This article is for informational purposes only. It is not intended to be used in place of professional advice, treatment, or care in any way. Lawyers, law students, judges, and other legal professionals in Massachusetts can find more on scheduling a Free & Confidential appointment with a licensed clinician here.

If you or your family member is a candidate for alcohol/drug rehab of the month-long (or longer) inpatient variety, we have noted in a previous blog post that your health insurance plan will probably not help you with the cost.  So you are in the position of trying to make a choice as an “educated consumer.”  This is not easy, even for us at LCL, since we make very few such referrals in this era when access to that level of care is beyond the means of most of our clients.

= = = =

What needs to be done
According to the passage on inpatient rehab, what did an earlier blog post say about health insurance and the cost of month-long inpatient treatment? The records have nothing to do with the text.

= = = =

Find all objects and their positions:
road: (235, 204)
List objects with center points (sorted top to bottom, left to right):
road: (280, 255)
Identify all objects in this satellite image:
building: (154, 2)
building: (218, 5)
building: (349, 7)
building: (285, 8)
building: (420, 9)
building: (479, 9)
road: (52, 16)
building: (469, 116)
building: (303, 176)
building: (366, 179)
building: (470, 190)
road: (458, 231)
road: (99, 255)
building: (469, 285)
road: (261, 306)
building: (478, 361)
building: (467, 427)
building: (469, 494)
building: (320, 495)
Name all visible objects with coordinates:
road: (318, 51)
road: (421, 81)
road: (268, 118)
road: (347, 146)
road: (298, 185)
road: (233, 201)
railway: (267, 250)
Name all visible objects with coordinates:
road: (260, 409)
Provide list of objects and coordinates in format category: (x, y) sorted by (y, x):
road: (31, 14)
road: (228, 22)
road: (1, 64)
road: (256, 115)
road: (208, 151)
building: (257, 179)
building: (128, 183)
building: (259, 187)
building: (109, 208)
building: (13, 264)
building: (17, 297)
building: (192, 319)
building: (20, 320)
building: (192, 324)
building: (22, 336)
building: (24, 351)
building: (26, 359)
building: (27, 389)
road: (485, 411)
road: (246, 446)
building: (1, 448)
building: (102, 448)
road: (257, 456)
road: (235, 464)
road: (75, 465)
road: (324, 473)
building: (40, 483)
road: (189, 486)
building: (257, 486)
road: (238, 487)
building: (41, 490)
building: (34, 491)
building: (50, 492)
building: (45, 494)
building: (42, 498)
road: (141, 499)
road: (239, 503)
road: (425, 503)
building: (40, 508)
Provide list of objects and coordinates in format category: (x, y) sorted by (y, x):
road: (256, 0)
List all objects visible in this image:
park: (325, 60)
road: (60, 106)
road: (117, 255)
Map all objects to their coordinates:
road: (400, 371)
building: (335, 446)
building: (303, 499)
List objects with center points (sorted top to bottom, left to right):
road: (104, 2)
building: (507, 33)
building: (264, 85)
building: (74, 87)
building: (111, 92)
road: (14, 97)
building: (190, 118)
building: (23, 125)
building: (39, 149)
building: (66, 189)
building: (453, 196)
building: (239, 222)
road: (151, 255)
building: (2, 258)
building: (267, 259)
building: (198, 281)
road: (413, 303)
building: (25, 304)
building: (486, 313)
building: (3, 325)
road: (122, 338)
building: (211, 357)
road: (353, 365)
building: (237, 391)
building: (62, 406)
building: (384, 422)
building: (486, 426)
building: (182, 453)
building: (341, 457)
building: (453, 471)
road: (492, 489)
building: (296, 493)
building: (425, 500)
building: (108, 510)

= = = =

Output for this task
It said your health insurance plan will probably not help you with the cost.